Assuming my Training data set is called TrainDf
and my Testing data set is called TestDf
, how can I create these 2 plots in R?
UPDATE: From these 2 posts, it seems that they cannot be done, or am I missing something here? Why is Random Forest with a single tree much better than a Decision Tree classifier?
How would you interpret an ensemble tree model?
Upvotes: 2
Views: 3265
Reputation: 23101
Feature importance plot with ggplot2
,
library(randomForest)
library(ggplot2)
mtcars.rf <- randomForest(vs ~ ., data=mtcars)
imp <- cbind.data.frame(Feature=rownames(mtcars.rf$importance),mtcars.rf$importance)
g <- ggplot(imp, aes(x=reorder(Feature, -IncNodePurity), y=IncNodePurity))
g + geom_bar(stat = 'identity') + xlab('Feature')
A Decision Tree plot with igraph
(a tree from the random forest)
tree <- randomForest::getTree(mtcars.rf, k=1, labelVar=TRUE) # get the 1st decision tree with k=1
tree$`split var` <- as.character(tree$`split var`)
tree$`split point` <- as.character(tree$`split point`)
tree[is.na(tree$`split var`),]$`split var` <- ''
tree[tree$`split point` == '0',]$`split point` <- ''
library(igraph)
gdf <- data.frame(from = rep(rownames(tree), 2),
to = c(tree$`left daughter`, tree$`right daughter`))
g <- graph_from_data_frame(gdf, directed=TRUE)
V(g)$label <- paste(tree$`split var`, '\r\n(', tree$`split point`, ',', round(tree$prediction,2), ')')
g <- delete_vertices(g, '0')
print(g, e=TRUE, v=TRUE)
plot(g, layout = layout.reingold.tilford(g, root=1), vertex.size=5, vertex.color='cyan')

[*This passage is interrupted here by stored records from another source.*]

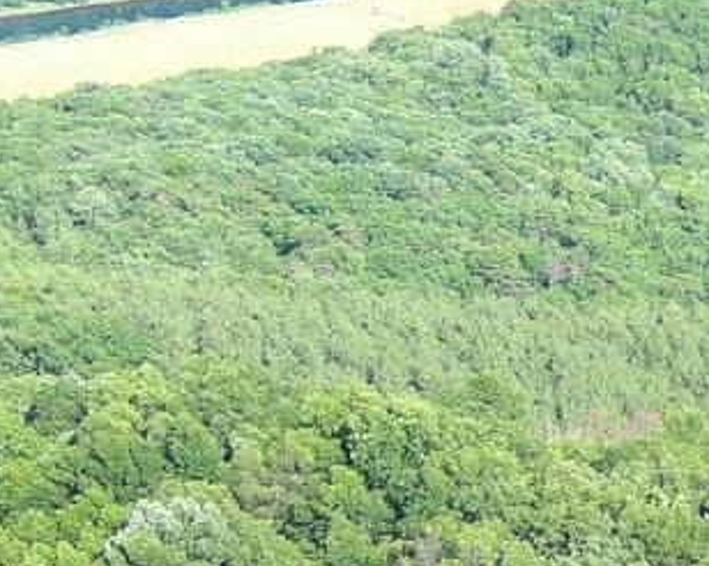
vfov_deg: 8.5
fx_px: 3796
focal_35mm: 181
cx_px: 1621
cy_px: 546
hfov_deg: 9.6
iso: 100
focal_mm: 10.57
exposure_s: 1/306
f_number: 2.8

As can be seen from the following plot, the the label for each node in the decision tree represents the variable name chosen for split at that node, (the split value, the proportion of class with label 1) at that node.

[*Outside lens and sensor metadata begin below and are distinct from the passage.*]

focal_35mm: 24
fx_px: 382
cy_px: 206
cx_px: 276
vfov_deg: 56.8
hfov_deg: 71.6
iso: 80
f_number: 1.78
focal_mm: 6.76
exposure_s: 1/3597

Likewise the 100th tree can be obtained with k=100
with the randomForest::getTree()
function which looks like the following
Upvotes: 2
Reputation: 753
To plot the variable importance, you can use the below code.
mtcars.rf <- randomForest(am ~ ., data=mtcars, ntree=1000, keep.forest=FALSE,
importance=TRUE)
varImpPlot(mtcars.rf)
Upvotes: 2